=== PROBLEM TO WORK ON ===
Pull out every line from the listing that has the word "FlopEnable".
** THE DATA follows **
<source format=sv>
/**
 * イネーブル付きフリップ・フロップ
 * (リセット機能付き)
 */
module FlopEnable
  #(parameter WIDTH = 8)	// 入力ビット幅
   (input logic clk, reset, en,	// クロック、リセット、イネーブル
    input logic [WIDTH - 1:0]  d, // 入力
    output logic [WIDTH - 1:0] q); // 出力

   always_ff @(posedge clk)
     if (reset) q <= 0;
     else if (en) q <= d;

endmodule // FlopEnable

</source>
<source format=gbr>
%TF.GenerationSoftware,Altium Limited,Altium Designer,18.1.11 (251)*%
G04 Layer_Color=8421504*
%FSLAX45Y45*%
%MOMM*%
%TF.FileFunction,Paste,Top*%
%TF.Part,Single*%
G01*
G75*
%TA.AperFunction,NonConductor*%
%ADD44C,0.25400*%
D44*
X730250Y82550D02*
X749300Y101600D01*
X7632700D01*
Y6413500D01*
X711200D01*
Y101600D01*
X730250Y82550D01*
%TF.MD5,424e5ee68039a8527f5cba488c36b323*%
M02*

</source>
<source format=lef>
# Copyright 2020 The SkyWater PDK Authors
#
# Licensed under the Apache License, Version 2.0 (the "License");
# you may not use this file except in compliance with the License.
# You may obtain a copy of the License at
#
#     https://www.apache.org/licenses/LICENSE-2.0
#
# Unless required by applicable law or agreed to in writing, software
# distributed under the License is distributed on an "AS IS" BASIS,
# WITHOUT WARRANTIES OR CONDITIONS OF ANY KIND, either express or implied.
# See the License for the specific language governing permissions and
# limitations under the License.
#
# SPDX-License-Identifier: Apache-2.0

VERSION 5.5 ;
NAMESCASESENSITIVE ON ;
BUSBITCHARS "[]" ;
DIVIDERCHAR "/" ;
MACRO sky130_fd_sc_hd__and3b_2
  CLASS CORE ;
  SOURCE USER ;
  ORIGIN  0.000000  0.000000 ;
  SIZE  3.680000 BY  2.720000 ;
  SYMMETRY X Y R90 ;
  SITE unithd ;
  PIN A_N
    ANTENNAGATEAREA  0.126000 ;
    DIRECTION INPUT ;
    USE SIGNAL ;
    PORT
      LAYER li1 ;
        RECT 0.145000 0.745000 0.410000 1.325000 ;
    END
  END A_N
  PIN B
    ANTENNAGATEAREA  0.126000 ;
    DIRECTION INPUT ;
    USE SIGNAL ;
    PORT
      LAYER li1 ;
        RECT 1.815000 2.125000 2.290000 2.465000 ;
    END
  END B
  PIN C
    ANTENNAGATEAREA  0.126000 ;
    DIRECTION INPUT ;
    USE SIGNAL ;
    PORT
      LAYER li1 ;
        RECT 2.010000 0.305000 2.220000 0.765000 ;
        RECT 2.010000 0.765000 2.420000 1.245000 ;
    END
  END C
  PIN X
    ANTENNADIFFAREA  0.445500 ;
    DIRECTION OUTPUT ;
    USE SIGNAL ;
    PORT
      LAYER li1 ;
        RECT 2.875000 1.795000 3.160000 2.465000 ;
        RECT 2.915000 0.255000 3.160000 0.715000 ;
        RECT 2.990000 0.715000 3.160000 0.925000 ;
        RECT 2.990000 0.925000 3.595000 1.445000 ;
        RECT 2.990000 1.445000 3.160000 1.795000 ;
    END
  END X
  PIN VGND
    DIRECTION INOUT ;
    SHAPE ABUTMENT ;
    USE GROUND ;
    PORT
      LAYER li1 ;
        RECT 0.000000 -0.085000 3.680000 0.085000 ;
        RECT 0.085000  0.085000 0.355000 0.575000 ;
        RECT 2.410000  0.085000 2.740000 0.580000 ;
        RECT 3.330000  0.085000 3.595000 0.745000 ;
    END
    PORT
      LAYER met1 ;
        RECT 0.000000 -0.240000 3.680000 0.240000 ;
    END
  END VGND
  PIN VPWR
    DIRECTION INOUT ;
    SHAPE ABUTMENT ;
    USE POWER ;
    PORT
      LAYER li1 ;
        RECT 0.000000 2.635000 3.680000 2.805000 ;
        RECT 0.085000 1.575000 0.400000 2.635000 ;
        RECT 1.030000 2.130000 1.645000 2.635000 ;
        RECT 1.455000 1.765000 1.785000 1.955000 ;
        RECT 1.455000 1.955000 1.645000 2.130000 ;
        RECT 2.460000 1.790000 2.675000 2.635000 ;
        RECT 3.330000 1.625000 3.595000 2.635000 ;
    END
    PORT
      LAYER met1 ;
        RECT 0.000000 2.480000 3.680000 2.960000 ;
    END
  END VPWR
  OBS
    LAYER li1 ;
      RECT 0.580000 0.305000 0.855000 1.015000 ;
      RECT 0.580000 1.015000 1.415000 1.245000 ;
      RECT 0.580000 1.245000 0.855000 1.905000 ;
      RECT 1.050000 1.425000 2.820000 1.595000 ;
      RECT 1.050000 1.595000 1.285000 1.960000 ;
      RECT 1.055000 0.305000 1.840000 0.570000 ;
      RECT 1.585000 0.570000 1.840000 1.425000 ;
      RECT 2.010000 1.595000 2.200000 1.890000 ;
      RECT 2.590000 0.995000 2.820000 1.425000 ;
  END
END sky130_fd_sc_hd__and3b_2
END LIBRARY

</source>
** End of THE DATA **
** THE DATA follows **
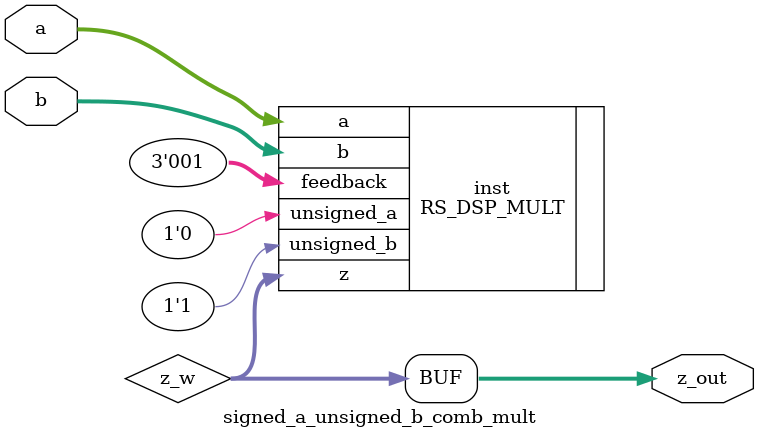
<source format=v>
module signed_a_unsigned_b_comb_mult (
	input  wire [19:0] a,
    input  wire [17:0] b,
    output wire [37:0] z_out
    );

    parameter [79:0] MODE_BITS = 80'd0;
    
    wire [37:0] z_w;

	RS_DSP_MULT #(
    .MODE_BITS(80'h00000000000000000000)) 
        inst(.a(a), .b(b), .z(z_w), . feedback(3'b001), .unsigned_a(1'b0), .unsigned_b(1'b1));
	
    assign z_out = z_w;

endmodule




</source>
** End of THE DATA **
=== EXERCISE SOLUTION ===
module FlopEnable
endmodule // FlopEnable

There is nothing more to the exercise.